* **What the exercise asks**: Give the entries again exactly; drop the pictures.

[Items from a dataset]
-.-.-
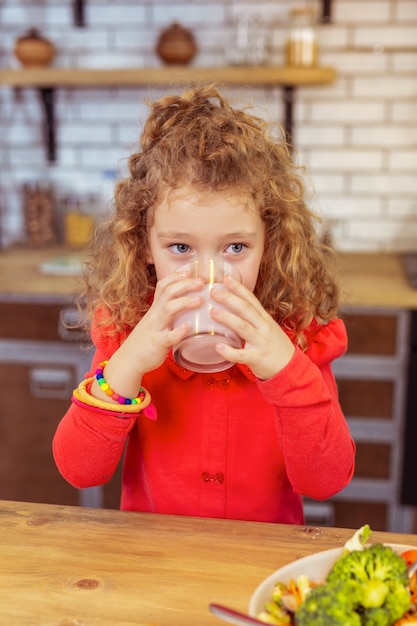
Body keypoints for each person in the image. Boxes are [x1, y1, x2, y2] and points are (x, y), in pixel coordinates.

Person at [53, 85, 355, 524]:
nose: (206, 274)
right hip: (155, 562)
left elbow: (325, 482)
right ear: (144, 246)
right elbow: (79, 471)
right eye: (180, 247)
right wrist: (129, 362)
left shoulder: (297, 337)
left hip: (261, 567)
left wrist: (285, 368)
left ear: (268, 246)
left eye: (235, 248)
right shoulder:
-.-.-
* **Solution**:
Body keypoints for each person in the image. Boxes are [x1, y1, x2, y2] and points are (x, y), in pixel coordinates.

Person at [53, 85, 355, 524]:
nose: (206, 274)
right hip: (155, 562)
left elbow: (325, 482)
right ear: (144, 246)
right elbow: (79, 471)
right eye: (180, 247)
right wrist: (129, 362)
left shoulder: (297, 337)
left hip: (261, 567)
left wrist: (285, 368)
left ear: (268, 246)
left eye: (235, 248)
right shoulder:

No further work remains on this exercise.